I will never know if it was a bad dream, a sad thought, or a fear. He wouldn’t have been able to tell me anyway. I was there. I comforted.
After a long while, once he was in the tub, splashing and playing, he began to talk. He only spoke of the present moment. He cannot, for the vast majority of things, recount past events in an abstract way, like a dream or a feeling. No.
He was able to talk about turning his wind up bath toys and what colors they were in the moment. He asked where we were going, (Him: “You’re going to ….?” Me, modeling a correct sentence: “Mommy, where are we going today?” Him: “Mommy, where are we going today?”) even though he already knew.

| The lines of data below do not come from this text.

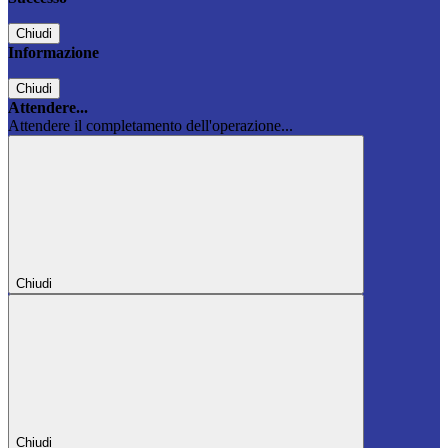
Chiudi
Informazione
Chiudi
Attendere...
Attendere il completamento dell'operazione...
Chiudi
Chiudi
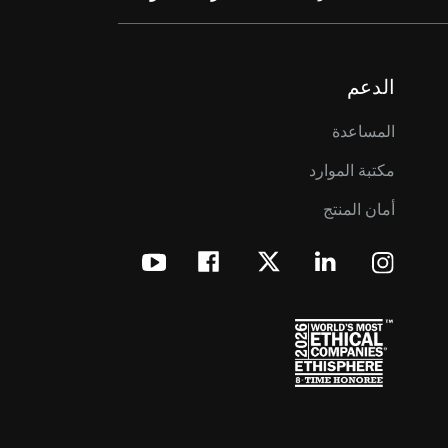
الدعم
المساعدة
مكتبة الموارد
أمان المنتج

We live very close to an area that is high enough up that you can see for miles. There are mountains and valleys, so many connections and gaps. We drive past this every day:
It seems like it is a daily analogy for my life. It’s such a strange thing to be right next to your child, holding, washing, comforting, feeding, touching your child and be separated by a barrier so great I might as well be watching events unfold from the next mountain top, or in some sort of dream.
To be comforting, yet never knowing why. To be giving him medication, not knowing if he is awake, or whether, by my lapse, he had a seizure between 11 p.m. and 1:30 a.m., when I realized my error. It’s strange to know he has seizures I will never see, by their very nature, yet not knowing if he feels them, or knows what happens to him when he has one. He can’t tell me.
Is it strange to love and know I am loved in return without each understanding many things about the other? It is a whole different way to love someone. Communication happens all the time – just differently – with gaps.
In the end, mostly, I know the love. The love is always there, a strong, constant bridge to our communication. It’s in the leaning on my arm, the draping of his leg over mine, the request that I watch him as he plays, the need to know where I am. It’s reinforced by the words, “I love you mommy.”
It is in the ease of that love, that knowing and contentedness, that I can fall back to sleep and dream of the day, he will tell me all that I am missing.
Or perhaps, when that day comes, I will finally learn that I’m simply missing nothing at all.